Your assignment
Report each line in the rows below that contains the string "lowest", matching its case exactly.

Provided entries
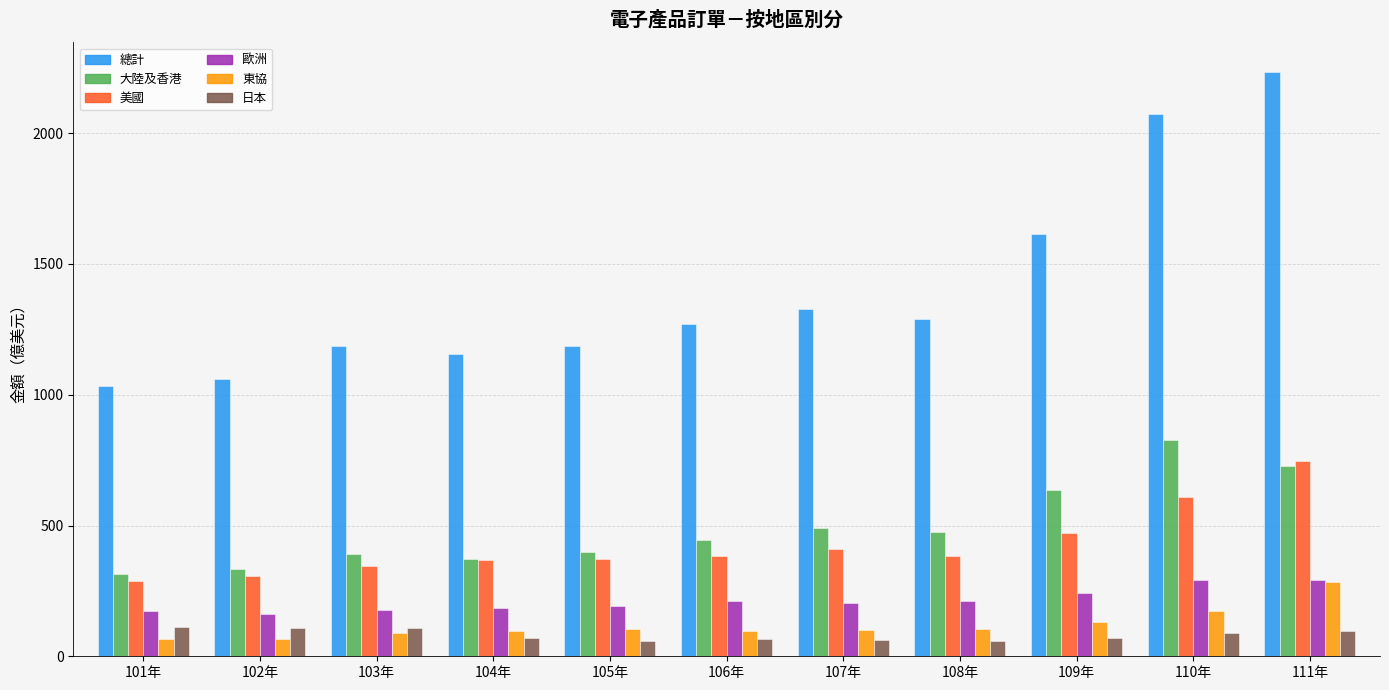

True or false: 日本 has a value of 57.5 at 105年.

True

---

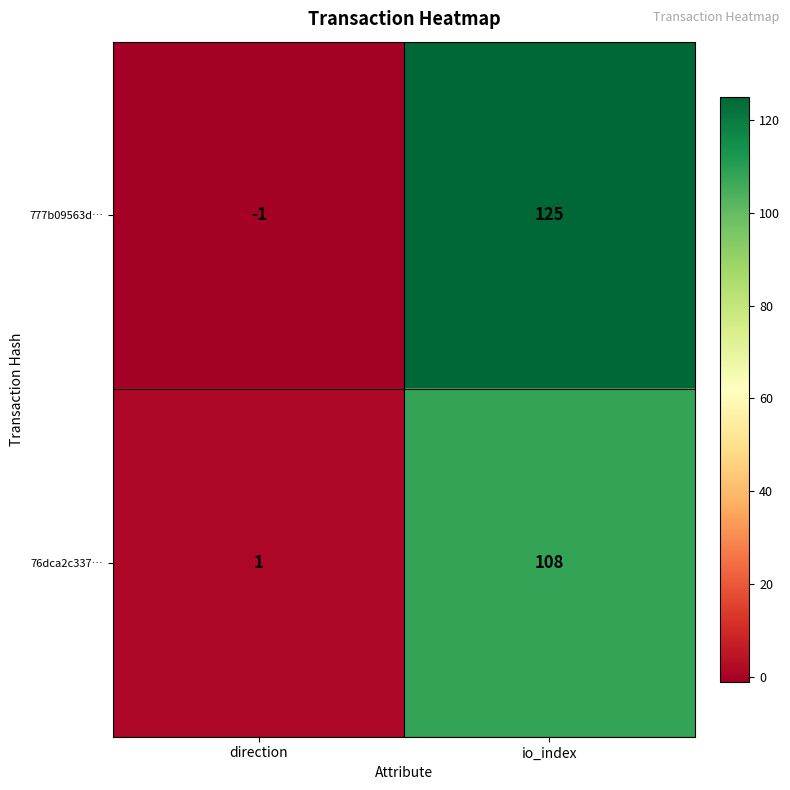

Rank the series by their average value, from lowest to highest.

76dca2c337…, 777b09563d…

==

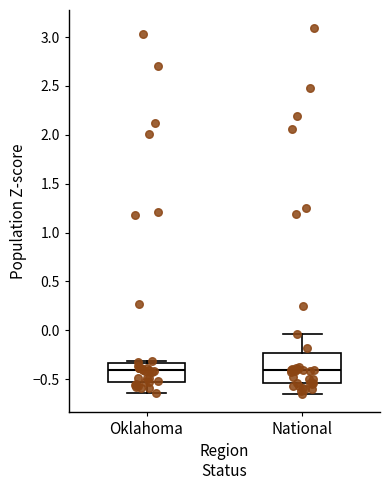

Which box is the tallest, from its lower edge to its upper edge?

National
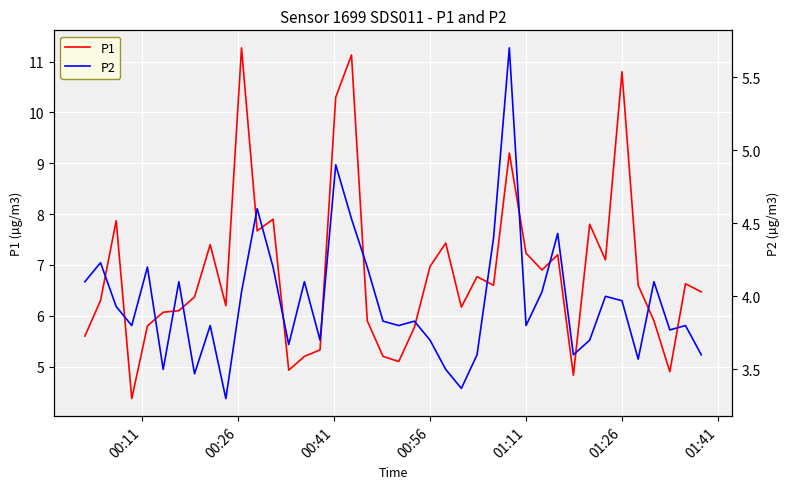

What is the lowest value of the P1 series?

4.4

Task result
Rank the series by their average value, from lowest to highest.
What is the lowest value of the P1 series?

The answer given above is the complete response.